The epic of the Tea Horse Road, one of the longest trade routes of the Ancient World, was inspired by this particular tea from the southern part of Yunnan known as Xishuangbanna.
Even within Yunnan’s regional cuisine, famous enough in China for there tobe Yunnanese restaurants in the major cities, Naxi cuisine is a notable high point. While the more esoteric dishes, such as Fried Dragonfly (油炸蜻蜓if you really want to order them by showing these Chinese characters to the restaurant owner) are an acquired taste, the staples of Naxi cooking are understandably popular: cured ham, potatoes and mushrooms. Here is a starter kit for beginning your Lijiang culinary experiments.
Pipa Pork, Zhubiao rou (猪膘肉)
Pork is the basic meat for the Naxi, and this speciality begins with a whole salted pig. Named after the Pipa (a plucked string instrument with a fretted fingerboard, like a lute) because of its shape, the salted and air-dried pork can last upto ten years, deboned and stuffed with salt, spices and various other condiments, it is served in slices, which though fatty are not greasy. Another kind off dried pork is Three River Ham (三江火腿).
Chickpea Jelly, Jidou Liangfen (鸡豆凉粉)
A savoury bean jelly served with a spicy sauce, cold in summer and hot in winter. Liangfen (literally ‘cold powder’) is the general Chinese name for starch jelly, and the most typical Naxi speciality is Jidou Liangfen, made from chickpeas. The greenish grey colour may at first sight seem a little less than appetizing if you’re unfamiliar with this dish, but once you’ve vaulted that small hurdle, you’ll be rewarded with a fine savoury flavour, packed with umami.
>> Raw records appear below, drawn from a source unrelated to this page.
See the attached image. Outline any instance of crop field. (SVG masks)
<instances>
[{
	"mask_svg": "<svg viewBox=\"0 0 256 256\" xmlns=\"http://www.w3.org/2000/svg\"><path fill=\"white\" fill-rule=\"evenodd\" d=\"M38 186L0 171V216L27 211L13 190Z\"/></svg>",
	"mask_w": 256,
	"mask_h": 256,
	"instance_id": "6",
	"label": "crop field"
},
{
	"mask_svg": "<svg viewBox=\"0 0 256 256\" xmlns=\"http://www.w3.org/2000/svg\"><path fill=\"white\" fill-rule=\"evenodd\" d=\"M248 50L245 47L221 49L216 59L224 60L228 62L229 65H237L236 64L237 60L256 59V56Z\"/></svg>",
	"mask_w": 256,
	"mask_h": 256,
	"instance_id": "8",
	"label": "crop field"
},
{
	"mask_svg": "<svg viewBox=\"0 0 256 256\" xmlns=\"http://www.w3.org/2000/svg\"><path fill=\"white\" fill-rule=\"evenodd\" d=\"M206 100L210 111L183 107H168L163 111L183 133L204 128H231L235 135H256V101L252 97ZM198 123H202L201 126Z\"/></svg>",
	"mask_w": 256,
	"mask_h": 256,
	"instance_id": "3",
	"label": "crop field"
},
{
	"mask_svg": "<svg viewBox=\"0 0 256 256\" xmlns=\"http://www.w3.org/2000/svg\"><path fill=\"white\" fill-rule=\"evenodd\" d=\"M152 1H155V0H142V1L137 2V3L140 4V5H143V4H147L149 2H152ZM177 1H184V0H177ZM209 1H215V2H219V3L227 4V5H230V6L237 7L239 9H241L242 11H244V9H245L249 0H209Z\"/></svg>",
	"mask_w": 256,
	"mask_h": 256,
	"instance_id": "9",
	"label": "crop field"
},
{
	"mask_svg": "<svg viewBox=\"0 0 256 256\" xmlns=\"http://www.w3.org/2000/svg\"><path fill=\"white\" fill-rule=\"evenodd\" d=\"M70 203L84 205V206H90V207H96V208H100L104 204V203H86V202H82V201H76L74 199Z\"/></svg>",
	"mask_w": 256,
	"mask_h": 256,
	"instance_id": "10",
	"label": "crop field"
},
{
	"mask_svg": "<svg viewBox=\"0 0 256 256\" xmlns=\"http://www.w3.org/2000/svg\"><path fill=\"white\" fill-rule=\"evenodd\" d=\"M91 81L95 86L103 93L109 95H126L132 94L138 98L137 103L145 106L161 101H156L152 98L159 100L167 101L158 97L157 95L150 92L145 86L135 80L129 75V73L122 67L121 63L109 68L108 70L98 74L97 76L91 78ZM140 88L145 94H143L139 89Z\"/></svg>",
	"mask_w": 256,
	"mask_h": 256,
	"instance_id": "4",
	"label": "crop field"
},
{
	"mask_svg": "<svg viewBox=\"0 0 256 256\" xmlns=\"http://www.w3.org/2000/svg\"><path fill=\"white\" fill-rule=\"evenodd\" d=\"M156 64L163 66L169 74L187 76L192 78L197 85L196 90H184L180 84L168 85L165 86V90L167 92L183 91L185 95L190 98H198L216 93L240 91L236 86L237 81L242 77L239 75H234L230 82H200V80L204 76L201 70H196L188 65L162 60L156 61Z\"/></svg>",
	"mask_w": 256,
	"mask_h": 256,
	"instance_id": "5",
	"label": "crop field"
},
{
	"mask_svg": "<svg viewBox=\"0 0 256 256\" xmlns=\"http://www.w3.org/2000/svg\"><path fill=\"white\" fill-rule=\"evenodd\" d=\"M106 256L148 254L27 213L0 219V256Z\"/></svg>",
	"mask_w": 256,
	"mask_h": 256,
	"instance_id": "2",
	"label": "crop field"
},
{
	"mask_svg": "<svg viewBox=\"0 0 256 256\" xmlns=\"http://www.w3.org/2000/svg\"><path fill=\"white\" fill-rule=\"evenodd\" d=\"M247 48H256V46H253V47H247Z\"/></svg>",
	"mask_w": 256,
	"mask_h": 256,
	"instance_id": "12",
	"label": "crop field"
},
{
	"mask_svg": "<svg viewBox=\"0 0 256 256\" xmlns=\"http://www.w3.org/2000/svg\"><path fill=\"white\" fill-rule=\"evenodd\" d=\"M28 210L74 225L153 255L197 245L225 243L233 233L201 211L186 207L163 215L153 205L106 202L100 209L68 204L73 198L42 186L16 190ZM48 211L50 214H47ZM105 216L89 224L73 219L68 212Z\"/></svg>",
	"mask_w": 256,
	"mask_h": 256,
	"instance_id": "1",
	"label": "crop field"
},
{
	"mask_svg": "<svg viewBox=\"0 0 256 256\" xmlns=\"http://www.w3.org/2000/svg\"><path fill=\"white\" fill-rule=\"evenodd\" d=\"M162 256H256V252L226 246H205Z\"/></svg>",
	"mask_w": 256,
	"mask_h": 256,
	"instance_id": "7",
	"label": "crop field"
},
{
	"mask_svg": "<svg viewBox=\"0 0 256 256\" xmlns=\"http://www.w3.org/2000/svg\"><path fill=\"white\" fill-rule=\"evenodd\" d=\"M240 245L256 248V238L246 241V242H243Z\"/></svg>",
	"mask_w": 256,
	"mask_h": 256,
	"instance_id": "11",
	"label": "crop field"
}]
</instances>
Steamed Matsutake, Niang Song Rong (酿松茸)
Yunnan as a whole is a paradise for mushroom lovers, and the most popular local Naxi varieties are matsutake, termitomyces and sorel. Matsutake, juicy, aromatic and chewy, is the most expensive (anywhere, for that matter) and appears in the market from June to November. The season for termitomyces, sweet, fresh and tender, is available around July and August, while morel, from the forests between 2,000m and 3,000m, is picked in late spring and early autumn, and is usually stuffed with meat and be streamed or boiled with chicken and duck.
White Potato Pancakes, Yangyu Baba Baba is the Tibetan flat bread, but this Lijiang version is made from white potatoes, and traditionally a harvest food. Very simple, but filling and delicious, it’s a mixture of mashed potato, slightly salted and spiced, and deep-fried.